There's a strong association between British rugby and the song "Swing Low, Sweet Chariot" per wikipedia.

This comes from an Ann Althouse link to a Brit article on a Labor politician getting canned for tweeting a picture of a house covered by St George's flags, which led to the wikipedia article on St George's flag, a flag which has some connection in Britain with racism which led to a discussion of patriotism and the possibility of selecting an anthem for the English, one of the options mentioned was "Swing Low..."

Friday, November 21, 2014

Great Sentence of the Day

From Northview  Diary:
If turkeys have the reputation for not being likely candidates for Mensa, it is guinea fowl which come right for the factory devoid of anybody home upstairs but a rapidly whirling hamster on crack.

Thursday, November 20, 2014

We're Losing Trees?

The  Boston 775 blog has a post on identifying the location of a Revolutionary war site in New York City.  There's a drawing by a British officer done from a specific spot which a researcher is now trying to identify.

The big challenge, it turned out, was that these parts of New York have many more thick trees than they did back in 1776, after over a century of farming.
That's true in  many areas: old photos of the area in which I grew up show the hills almost treeless, my memories are of some wooded areas plus trees in hedgerows, in the current century trees probably cover 50 percent or more of the area.

New Military Leaders: Utter Goofballs?

From a Dan Drezner ode to the West Point cadets: [Warning: quote out of context]
" many of the cadets were utter goofballs"

His next paragraph:
"No, two qualities impress about the West Point cadets.
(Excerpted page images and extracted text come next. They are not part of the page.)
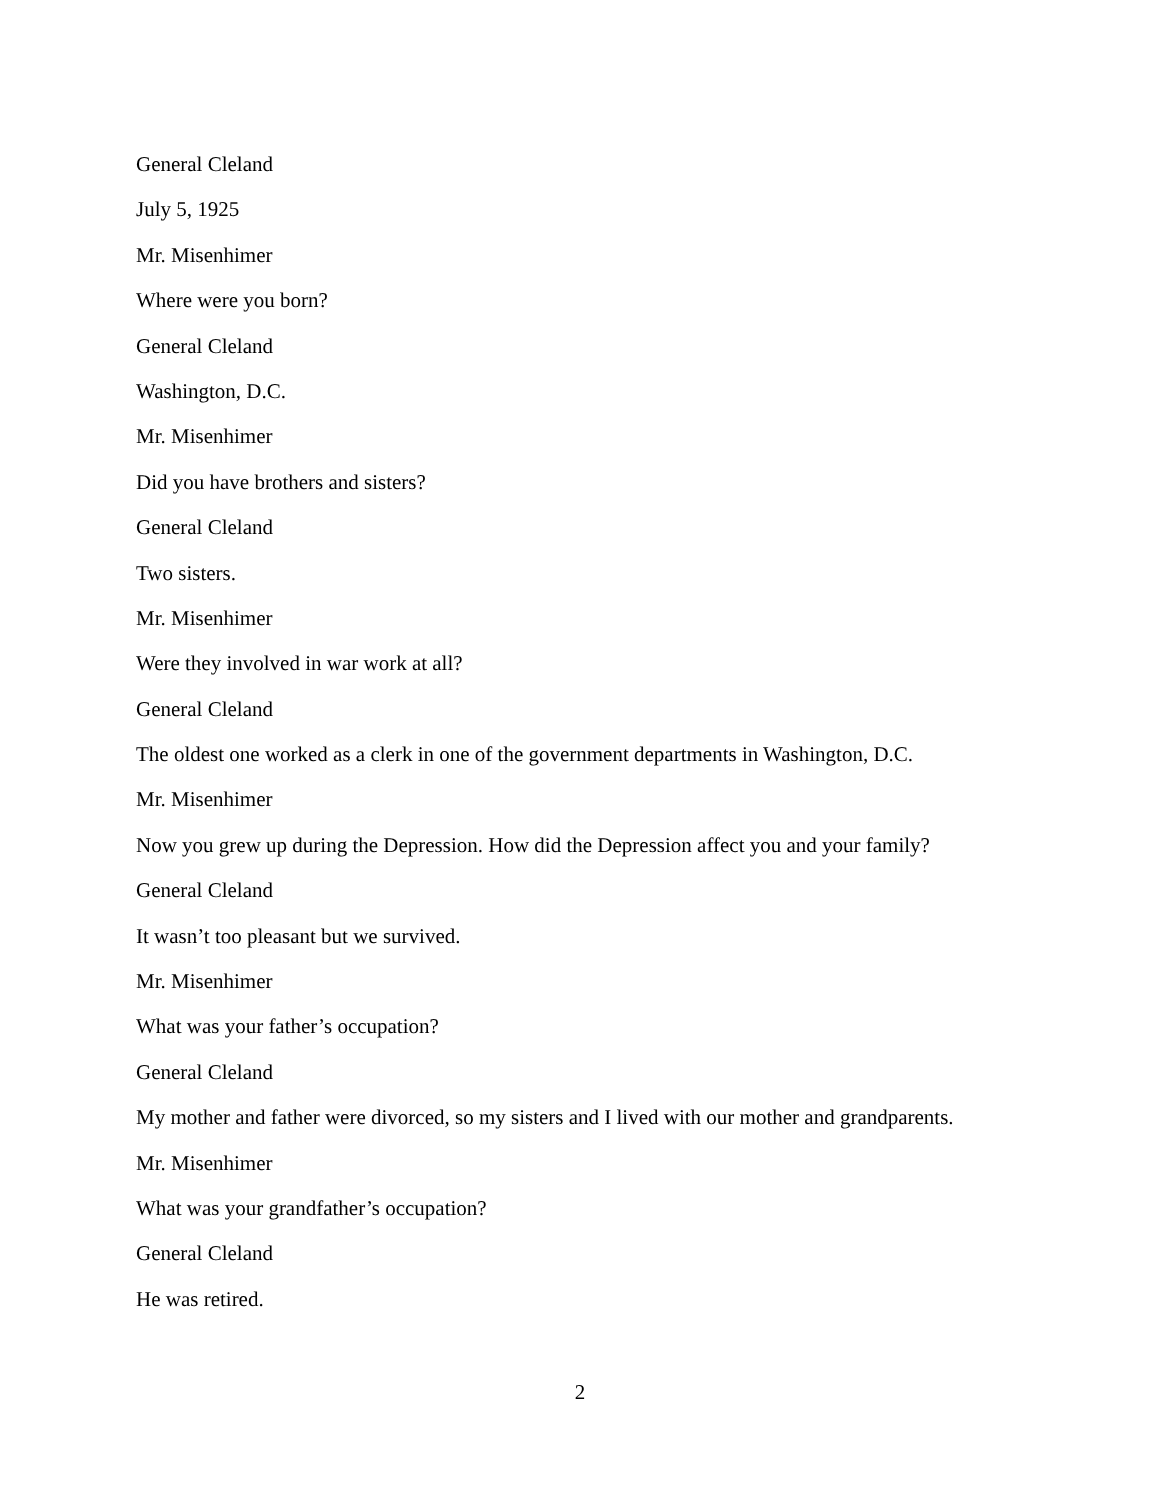General Cleland
July 5, 1925
Mr. Misenhimer
Where were you born?
General Cleland
Washington, D.C.
Mr. Misenhimer
Did you have brothers and sisters?
General Cleland
Two sisters.
Mr. Misenhimer
Were they involved in war work at all?
General Cleland
The oldest one worked as a clerk in one of the government departments in Washington, D.C.
Mr. Misenhimer
Now you grew up during the Depression. How did the Depression affect you and your family?
General Cleland
It wasn’t too pleasant but we survived.
Mr. Misenhimer
What was your father’s occupation?
General Cleland
My mother and father were divorced, so my sisters and I lived with our mother and grandparents.
Mr. Misenhimer
What was your grandfather’s occupation?
General Cleland
He was retired.
2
First, the one value they all share is a genuine commitment to national service. Not all of them plan to be career Army, but they were all very determined to do their part while they were in the service.
The second thing that impressed about the cadets was their diversity, and their recognition and appreciation of that diversity. .."

Wednesday, November 19, 2014

Second Childhood Time: Paper Airplanes

Technology has advanced in all fields, including that of making paper airplanes, a subject which brings my childhood to mind.

Kottke links to a video on how to fold the world record airplane.

Tuesday, November 18, 2014

Latest Euphemism: "Sidestepped"

From a NYTimes article on Al Sharpton:
"Mr. Sharpton has regularly sidestepped the sorts of obligations most people see as inevitable, like taxes, rent and other bills. Records reviewed by The New York Times show more than $4.5 million in current state and federal tax liens against him and his for-profit businesses. And though he said in recent interviews that he was paying both down, his balance with the state, at least, has actually grown in recent years. His National Action Network appears to have been sustained for years by not paying federal payroll taxes on its employees.
I can't stand tax cheats--one of my first posts was on the subject (Richard Hatch).

An Exercise Bordering on Sadism: John McPhee

John McPhee is one of America's great writers, and apparently teachers, as one can gather from this piece in the Princeton Alumni mag by Joel Achenbach.  To understand the following, "greening" is McPhee's word meaning the excision of words from a piece as needed to fit space, etc. but without damage to the author's content and style.

"He made us green a couple of lines from the famously lean Gettysburg Address, an assignment bordering on sadism."

[corrected spelling in heading]

Friday, November 14, 2014

What Low-Tax Advocates Gave Us

I like John Oliver.  Here he is on lotteries.  A factoid--the first (modern) public lottery was in New Hampshire in 1964, sold as a way to support education.  Now back in the day, NH was a low tax state, ruled by the editor of the Manchester newspaper, who was far right.  NH still doesn't have an income tax, although it's elected some Democrats recently.